The Adventures of Prickly Porky  by Thornton Burgess

Peter Rabbit Tells His Story

W HEN Peter Rabbit could get his breath after his long hard run from the Green Forest to the dear Old Briar-patch, he had a wonderful story to tell. It was all about a stranger in the Green Forest, and to have heard Peter tell about it, you would have thought, as Mrs. Peter did, that it was a very terrible stranger, for it had no legs, and it had no head, and it had no tail. At least, that is what Peter said.

"You see, it was this way," declared Peter. "I had stopped longer than I meant to in the Green Forest, for you know, my dear, I always try to be home by the time jolly, round, red Mr. Sun gets out of bed and Old Mother West Wind gets down on the Green Meadows." Mrs. Peter nodded. "But somehow time slipped away faster than I thought for, or else Mr. Sun got up earlier than usual," continued Peter. Then he stopped. That last idea was a new one, and it struck Peter as a good one. "I do believe that that is just what happened—Mr. Sun must have made a mistake and crawled out of bed earlier than usual," he cried.

Mrs. Peter looked as if she very much doubted it, but she didn't say anything, and so Peter went on with his story.

"I had just realized how light it was and had started for home, hurrying with all my might, when I heard a little noise at the top of the hill where Prickly Porky the Porcupine lives. Of course I thought it was Prickly himself starting out for his breakfast, and I looked up with my mouth open to say hello. But I didn't say hello. No, Sir, I didn't say a word. I was too scared. There, just starting down the hill straight towards me, was the most dreadful creature that ever has been seen in the Green Forest! It didn't have any legs, and it didn't have any head, and it didn't have any tail, and it was coming straight after me so fast that I had all I could do to get out of the way!" Peter's eyes grew very round and wide as he said this. "I took one good look, and then I jumped. My gracious, how I did jump!" he continued. "Then I started for home just as fast as ever I could make my legs go, and here I am, and mighty glad to be here!"
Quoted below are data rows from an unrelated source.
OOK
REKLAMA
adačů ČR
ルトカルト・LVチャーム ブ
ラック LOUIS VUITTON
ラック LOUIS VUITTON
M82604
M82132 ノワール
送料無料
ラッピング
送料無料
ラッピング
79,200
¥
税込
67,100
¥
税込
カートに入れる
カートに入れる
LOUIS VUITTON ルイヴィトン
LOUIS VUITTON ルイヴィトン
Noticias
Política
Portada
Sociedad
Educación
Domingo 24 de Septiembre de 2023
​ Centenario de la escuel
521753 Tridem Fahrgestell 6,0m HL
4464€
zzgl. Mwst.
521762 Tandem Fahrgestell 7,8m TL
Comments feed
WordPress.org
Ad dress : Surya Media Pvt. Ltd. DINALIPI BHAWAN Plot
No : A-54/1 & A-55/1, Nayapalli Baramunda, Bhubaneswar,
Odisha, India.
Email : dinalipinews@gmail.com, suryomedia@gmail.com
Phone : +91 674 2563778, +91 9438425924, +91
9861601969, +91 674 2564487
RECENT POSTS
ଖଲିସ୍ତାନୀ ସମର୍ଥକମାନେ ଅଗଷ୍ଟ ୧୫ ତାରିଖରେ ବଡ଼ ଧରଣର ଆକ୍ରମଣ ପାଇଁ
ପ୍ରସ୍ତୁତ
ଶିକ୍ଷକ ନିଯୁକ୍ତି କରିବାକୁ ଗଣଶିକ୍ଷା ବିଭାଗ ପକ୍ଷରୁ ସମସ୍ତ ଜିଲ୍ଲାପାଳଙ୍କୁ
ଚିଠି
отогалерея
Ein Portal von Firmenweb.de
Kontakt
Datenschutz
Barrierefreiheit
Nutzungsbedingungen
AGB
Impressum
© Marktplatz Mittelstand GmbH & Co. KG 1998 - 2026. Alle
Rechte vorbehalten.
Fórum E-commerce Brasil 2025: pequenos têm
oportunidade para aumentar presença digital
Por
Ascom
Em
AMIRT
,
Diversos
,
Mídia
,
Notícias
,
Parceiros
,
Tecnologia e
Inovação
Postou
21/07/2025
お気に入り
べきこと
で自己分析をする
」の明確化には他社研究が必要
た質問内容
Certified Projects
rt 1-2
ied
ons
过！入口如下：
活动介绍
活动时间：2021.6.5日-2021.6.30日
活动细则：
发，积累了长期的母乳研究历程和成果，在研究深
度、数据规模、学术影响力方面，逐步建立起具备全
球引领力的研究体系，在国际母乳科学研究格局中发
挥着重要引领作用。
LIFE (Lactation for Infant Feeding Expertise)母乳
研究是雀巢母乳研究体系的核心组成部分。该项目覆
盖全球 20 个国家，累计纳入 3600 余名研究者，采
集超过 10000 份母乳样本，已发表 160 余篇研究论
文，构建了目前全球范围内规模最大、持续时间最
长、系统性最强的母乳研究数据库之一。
Mrs. Peter had listened with her mouth wide open. When Peter finished, she closed it with a snap and hopped over and felt of his head.

"Are you sick, Peter?" she asked anxiously.
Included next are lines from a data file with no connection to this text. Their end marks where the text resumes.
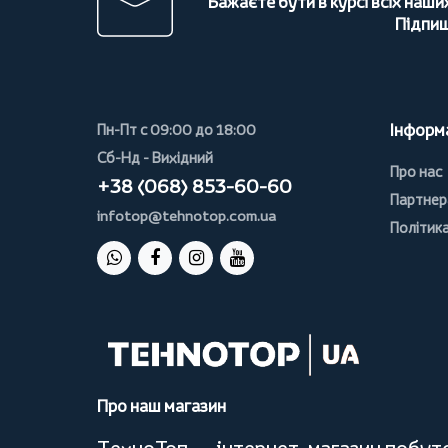
Бажаєте бути в курсі всіх наши
Підпиш
Інформ
Пн-Пт с 09:00 до 18:00
Сб-Нд - Вихідний
Про нас
+38 (068) 853-60-60
Партнер
infotop@tehnotop.com.ua
Політика
Про наш магазин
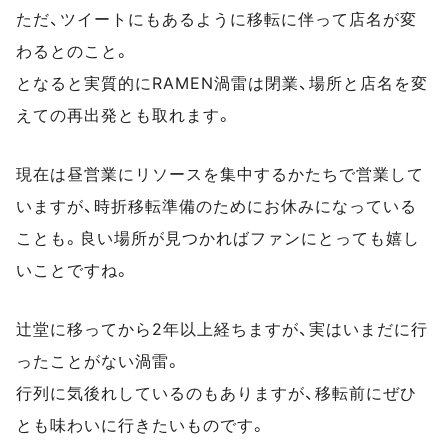
ただ、ツイートにもあるように移転に伴って店名が変
わるとのこと。
となると実質的にRAMEN渦雷は閉業、場所と店名を変
えての再出発とも取れます。
現在は昼営業にリソースを集中するかたちで営業して
いますが、時折移転準備のためにお休みになっている
ことも。良い場所が見つかればファンにとっても嬉し
いことですね。
辻堂に移ってから2年以上経ちますが、実はいまだに行
ったことがない渦雷。
行列に気後れしているのもありますが、移転前にぜひ
とも味わいに行きたいものです。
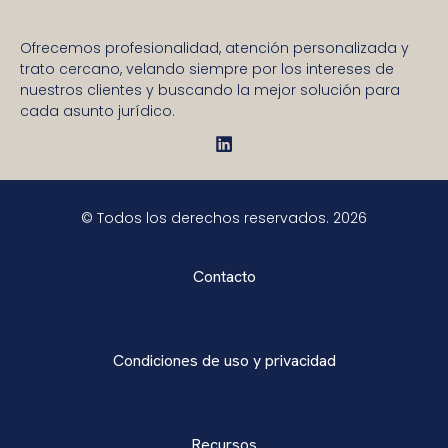
Ofrecemos profesionalidad, atención personalizada y
trato cercano, velando siempre por los intereses de
nuestros clientes y buscando la mejor solución para
cada asunto jurídico.
© Todos los derechos reservados. 2026
Contacto
Condiciones de uso y privacidad
Recursos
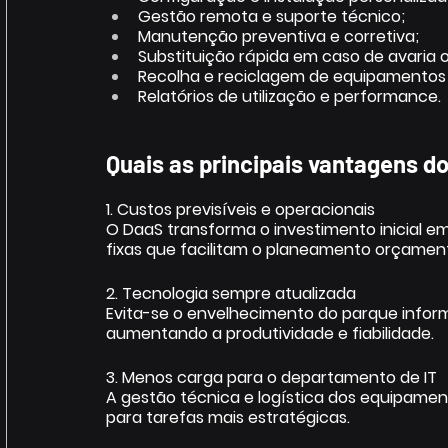
Gestão remota e suporte técnico; 
Manutenção preventiva e corretiva; 
Substituição rápida em caso de avaria o
Recolha e reciclagem de equipamentos 
Relatórios de utilização e performance. 
Quais as principais vantagens d
1. Custos previsíveis e operacionais 
O DaaS transforma o investimento inicial 
fixas que facilitam o planeamento orçament
2. Tecnologia sempre atualizada 
Evita-se o envelhecimento do parque inform
aumentando a produtividade e fiabilidade. 
3. Menos carga para o departamento de IT 
A gestão técnica e logística dos equipament
para tarefas mais estratégicas. 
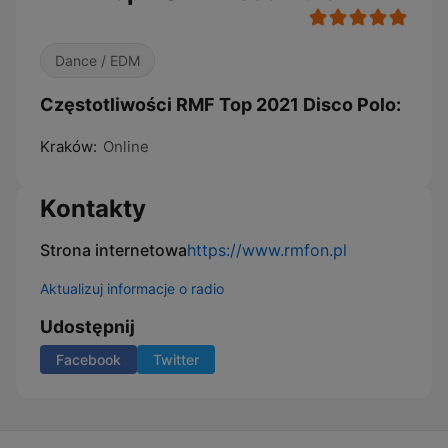
Dance / EDM
Częstotliwości RMF Top 2021 Disco Polo:
Kraków:
Online
Kontakty
Strona internetowa
https://www.rmfon.pl
Aktualizuj informacje o radio
Udostępnij
Facebook
Twitter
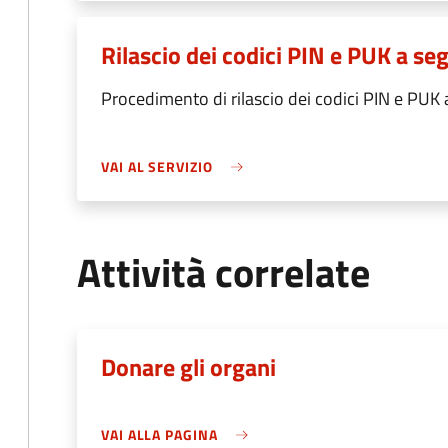
Rilascio dei codici PIN e PUK a s
Procedimento di rilascio dei codici PIN e PUK
VAI AL SERVIZIO
Attività correlate
Donare gli organi
VAI ALLA PAGINA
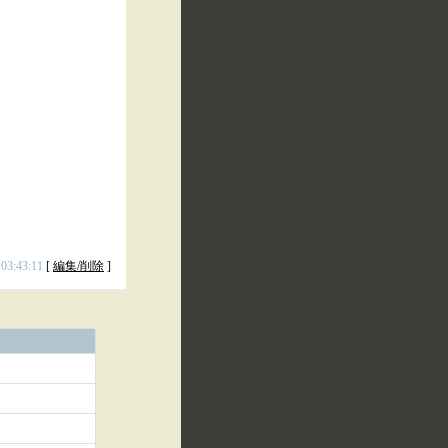
 03:43:11
[
編集/削除
]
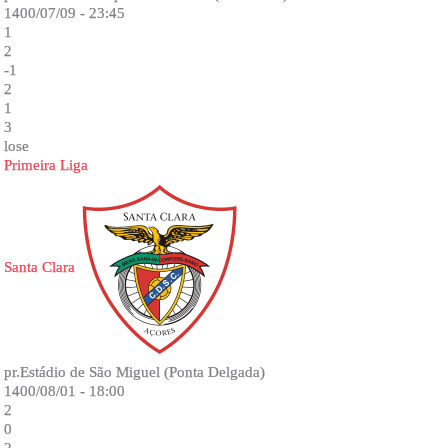
1400/07/09 - 23:45
1
2
-1
2
1
3
lose
Primeira Liga
Santa Clara
pr.Estádio de São Miguel (Ponta Delgada)
1400/08/01 - 18:00
2
0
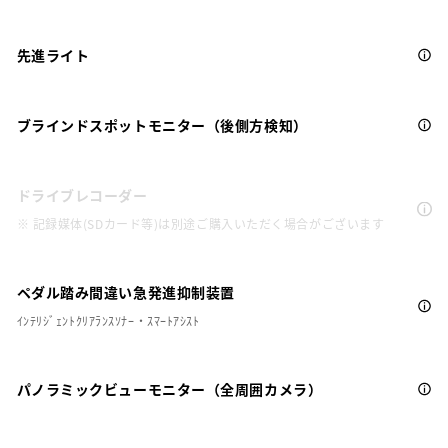
先進ライト
ブラインドスポットモニター（後側方検知）
ドライブレコーダー
※ 記録媒体(SDカード等)は別途ご購入いただく場合がございます
ペダル踏み間違い急発進抑制装置
ｲﾝﾃﾘｼﾞｪﾝﾄｸﾘｱﾗﾝｽｿﾅｰ・ｽﾏｰﾄｱｼｽﾄ
パノラミックビューモニター（全周囲カメラ）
Peter stared at her. "Sick! Me sick! Not a bit of it!" he exclaimed. "Never felt better in my life, save that I am a little tired from my long run. What a silly question! Do I look sick?"

"No-o," replied little Mrs. Peter slowly. "No-o, you don't look sick, but you talk as if there were something the matter with your head. I think you must be just a little light-headed, Peter, or else you have taken a nap somewhere and had a bad dream. Did I understand you to say that this dreadful creature has no legs, and yet that it chased you?"

"That's what I said!" snapped Peter a wee bit crossly, for he saw that Mrs. Peter didn't believe a word of his story.

"Will you please tell me how any creature in the Green Forest or out of it, for that matter, can possibly chase any one unless it has legs or wings, and you didn't say anything about its having wings," demanded Mrs. Peter.

Peter scratched his head in great perplexity. Suddenly he had a happy thought. "Mr. Blacksnake runs fast enough, but he doesn't have legs, does he?" he asked in triumph.

Little Mrs. Peter looked a bit discomfited. "No-o," she admitted slowly, "he doesn't have legs; but I never could understand how he runs without them."

"Well, then," snapped Peter, "if he can run without legs, why can't other creatures? Besides, this one didn't run exactly; it rolled. Now I've told you all I'm going to. I need a long nap, after all I've been through, so don't let any one disturb me."

"I won't," replied Mrs. Peter meekly. "But, Peter, if I were you, I wouldn't tell that story to any one else."